The Evening Standard. “Some of London’s luxury house developers are showering homebuyers with drastically more extravagant gifts in the wake of the Brexit vote. Amazon Property partner Chris Lanitis says: ‘If a purchaser bought an apartment from us and liked a particular piece of art which is bespoke to the apartment, then — depending on price — the piece would either be gifted as a moving-in present or, if the art work was one of the rarer and more valuable pieces, we would liaise with the art gallery to help arrange a preferential price for our purchaser.’”

“But methods to boost sales are not limited to art, says Michael Ferris, a director at JR Capital, which buys properties for Middle Eastern investors. He reveals that one of his Saudi Arabian clients was told that £200,000 of furniture from a showroom apartment would be thrown in if he bought one of the £2.5 million-plus flats in a new zone one scheme on the river. ‘This is because the development has a large supply of high-value unsold flats and is nearing practical completion,’ he explains.”




This Sense That’s Something’s About To Flip

A report from the Register Guard in Oregon. “The city of Eugene is reporting a 1,600-unit deficit in multifamily housing and is identifying policy changes that would create more capacity. Based on an analysis of actual development in Eugene, however, it appears that there is no deficit — instead, a surplus of capacity exists. I have been working with Lloyd Helikson, who has collected data on all the multifamily developments that have occurred since July 1, 2012 — the official start date of the 20-year planning time-frame for the Envision Eugene process. The remarkable findings show that actual development is greatly exceeding projections.”
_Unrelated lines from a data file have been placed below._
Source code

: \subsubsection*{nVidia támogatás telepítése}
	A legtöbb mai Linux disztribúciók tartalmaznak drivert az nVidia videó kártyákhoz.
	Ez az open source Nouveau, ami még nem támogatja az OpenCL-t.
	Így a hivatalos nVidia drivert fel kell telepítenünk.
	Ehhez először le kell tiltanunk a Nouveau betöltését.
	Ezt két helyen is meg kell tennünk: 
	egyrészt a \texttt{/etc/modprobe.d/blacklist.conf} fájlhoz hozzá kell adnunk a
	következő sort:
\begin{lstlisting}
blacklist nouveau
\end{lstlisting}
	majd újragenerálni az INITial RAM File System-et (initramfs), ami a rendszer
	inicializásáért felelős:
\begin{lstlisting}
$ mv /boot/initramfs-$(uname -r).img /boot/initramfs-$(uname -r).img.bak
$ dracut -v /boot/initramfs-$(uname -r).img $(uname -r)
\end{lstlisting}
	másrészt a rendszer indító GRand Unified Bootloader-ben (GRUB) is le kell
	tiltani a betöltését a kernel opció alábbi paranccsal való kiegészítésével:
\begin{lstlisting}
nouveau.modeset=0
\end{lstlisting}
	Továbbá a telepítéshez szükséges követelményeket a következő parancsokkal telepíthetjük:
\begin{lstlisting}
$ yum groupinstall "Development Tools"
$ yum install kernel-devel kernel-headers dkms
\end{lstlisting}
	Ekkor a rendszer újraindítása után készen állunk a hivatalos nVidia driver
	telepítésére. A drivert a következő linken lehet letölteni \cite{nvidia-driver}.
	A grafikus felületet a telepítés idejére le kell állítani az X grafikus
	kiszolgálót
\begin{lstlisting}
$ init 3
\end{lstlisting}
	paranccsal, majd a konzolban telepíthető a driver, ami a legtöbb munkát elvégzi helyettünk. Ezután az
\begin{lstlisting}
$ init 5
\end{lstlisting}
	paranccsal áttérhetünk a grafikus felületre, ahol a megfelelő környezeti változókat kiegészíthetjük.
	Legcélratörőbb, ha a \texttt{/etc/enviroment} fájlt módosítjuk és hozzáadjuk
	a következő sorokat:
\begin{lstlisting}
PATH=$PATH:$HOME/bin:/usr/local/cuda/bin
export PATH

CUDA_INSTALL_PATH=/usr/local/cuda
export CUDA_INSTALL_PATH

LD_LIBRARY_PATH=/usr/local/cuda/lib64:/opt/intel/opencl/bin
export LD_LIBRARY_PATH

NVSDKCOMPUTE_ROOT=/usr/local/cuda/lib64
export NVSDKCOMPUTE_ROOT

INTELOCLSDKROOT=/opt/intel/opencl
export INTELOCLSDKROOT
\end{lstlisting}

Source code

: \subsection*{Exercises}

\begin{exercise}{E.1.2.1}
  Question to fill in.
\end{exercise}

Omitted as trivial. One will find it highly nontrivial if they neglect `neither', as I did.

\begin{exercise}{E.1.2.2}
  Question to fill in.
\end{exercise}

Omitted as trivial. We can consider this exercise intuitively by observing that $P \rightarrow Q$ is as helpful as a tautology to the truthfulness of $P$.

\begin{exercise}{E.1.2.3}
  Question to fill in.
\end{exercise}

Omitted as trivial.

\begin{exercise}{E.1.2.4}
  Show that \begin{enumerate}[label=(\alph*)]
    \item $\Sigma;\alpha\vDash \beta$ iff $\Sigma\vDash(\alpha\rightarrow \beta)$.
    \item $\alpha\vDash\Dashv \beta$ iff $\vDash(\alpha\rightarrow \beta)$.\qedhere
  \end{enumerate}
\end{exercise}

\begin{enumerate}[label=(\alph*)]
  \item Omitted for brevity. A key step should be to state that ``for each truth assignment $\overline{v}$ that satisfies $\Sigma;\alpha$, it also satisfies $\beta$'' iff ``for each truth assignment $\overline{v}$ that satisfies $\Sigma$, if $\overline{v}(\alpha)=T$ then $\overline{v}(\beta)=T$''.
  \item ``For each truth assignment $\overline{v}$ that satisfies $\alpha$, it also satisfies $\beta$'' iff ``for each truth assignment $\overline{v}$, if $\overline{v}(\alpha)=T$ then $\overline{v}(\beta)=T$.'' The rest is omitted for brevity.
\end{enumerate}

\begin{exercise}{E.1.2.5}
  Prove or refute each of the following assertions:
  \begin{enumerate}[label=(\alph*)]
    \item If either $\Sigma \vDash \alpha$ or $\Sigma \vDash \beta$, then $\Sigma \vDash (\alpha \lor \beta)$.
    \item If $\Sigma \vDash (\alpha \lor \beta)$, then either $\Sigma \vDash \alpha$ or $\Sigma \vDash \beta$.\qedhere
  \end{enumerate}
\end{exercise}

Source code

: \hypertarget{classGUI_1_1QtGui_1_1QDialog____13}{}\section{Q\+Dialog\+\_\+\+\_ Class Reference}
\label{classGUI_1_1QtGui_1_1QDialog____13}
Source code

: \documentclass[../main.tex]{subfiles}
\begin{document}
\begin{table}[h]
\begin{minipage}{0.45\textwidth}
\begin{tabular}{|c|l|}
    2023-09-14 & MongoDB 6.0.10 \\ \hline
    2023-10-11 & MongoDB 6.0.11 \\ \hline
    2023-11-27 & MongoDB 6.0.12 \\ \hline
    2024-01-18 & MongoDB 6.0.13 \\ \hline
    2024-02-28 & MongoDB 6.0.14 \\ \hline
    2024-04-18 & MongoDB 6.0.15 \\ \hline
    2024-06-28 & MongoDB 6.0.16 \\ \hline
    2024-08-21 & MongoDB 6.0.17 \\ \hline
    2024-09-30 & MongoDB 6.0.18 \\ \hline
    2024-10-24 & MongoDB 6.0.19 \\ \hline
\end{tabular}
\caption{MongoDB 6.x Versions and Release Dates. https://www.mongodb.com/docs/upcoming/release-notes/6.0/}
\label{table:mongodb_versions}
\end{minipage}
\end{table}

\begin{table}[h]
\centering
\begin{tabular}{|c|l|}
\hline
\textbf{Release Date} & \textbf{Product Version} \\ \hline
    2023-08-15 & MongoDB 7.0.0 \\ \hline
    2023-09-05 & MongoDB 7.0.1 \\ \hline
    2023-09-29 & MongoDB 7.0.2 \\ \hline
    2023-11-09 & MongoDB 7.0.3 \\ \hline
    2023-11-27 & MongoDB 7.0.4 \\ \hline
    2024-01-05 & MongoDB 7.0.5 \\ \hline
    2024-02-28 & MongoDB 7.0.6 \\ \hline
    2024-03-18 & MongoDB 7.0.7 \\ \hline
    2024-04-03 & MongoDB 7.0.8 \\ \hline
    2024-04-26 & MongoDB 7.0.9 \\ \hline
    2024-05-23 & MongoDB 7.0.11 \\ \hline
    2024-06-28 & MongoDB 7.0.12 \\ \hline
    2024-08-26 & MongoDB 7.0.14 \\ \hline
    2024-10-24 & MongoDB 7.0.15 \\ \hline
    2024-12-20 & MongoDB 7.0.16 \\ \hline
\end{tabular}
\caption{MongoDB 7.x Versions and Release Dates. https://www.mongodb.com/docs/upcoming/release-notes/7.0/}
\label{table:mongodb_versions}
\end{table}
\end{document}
“Five thousand, two hundred and five units of multifamily housing are already built or planned for the five-year period for which we have data (2012-17). Envision Eugene forecasts a need for a total of 6,797 units of multifamily housing in the entire 20-year planning period. Thus, we have already achieved 77 percent of the needed development, with 15 years left to go! Oddly, the city does not collect and report information on multifamily development in Eugene. In fact, the city’s permit reporting system is underreporting the number of dwelling units, with some large projects reporting zero dwelling units. During the past five years, it appears that the city may have reported 1,857 fewer multifamily dwelling units than have actually been built.”

The Daily Camera in Colorado. “The tide might be turning in Boulder’s crazy rental market, as vacancy rates hit highs not seen since the Great Recession and property managers say apartments are sitting empty through several price drops. Boulder’s vacancy rate (not including the university area) rose to 7.2 percent in the past three months in the city, according to the Apartment Association of Metro Denver. The last time it was that high was 2009. In fact it’s only been over 7 percent twice in the past decade: third quarter ’09 and today.”

“‘We’ve started noticing properties sitting longer than usual, and actually needing some lower rental rates in order to attract tenants,’ said Simon Heart, owner of All County Boulder Property Management. ‘We target to lease properties within 30 days, but within the last month or two, there are properties that have been sitting for 30-60 days that we’ve had to lower the rent several times’ to fill.”

“‘None of my clients have had more than a couple-day vacancy,” said Chrissy Smiley, who owns rental agency Smiley & Associates. But, like others in her industry, she did note having a ‘harder time’ renting properties that, in the past few years, would have been snapped up immediately. ‘I just feel there is some kind of sea change happening with the rental market,’ she said. ‘Part of it is that rents are going up and people’s incomes aren’t going up at the same rate. I get this sense that’s something’s about to flip.’”

The Crookston Times in Minnesota. “When the City of Crookston and CHEDA agreed to invest some dollars a bit more than two years ago on a comprehensive housing study of the community, more than one person around the city council and CHEDA board of directors table said it would be critical to not let the study, once completed, sit on a shelf and gather dust. Board member Lee Meier, who runs the Northwest Minnesota Multi-County Housing and Redevelopment Authority in Mentor, endorsed the strategy of not going immediately all-in on meeting the exact recommendation in the housing study for market rate rental units.”

“‘It’s not an exact science; just because it says 89 units doesn’t mean we need 90 actual units,’ Meier said. ‘Other communities around us have overbuilt recently due to perceived demand and now have some vacancies.’”

“‘We want to make sure landlords see good returns on their investment,’ added CHEDA Executive Director Craig Hoiseth. ‘We don’t want to push rents down too much.’”

WWNYTV on New York. “Three houses in the city of Watertown are set to be demolished. The former apartment buildings on the corner of Washington Street and East Flower Avenue will be torn down. The owner of the buildings, Hedy Cirrincione, says the over-saturated rental market in the city and the location of the buildings is why she is having them taken down.”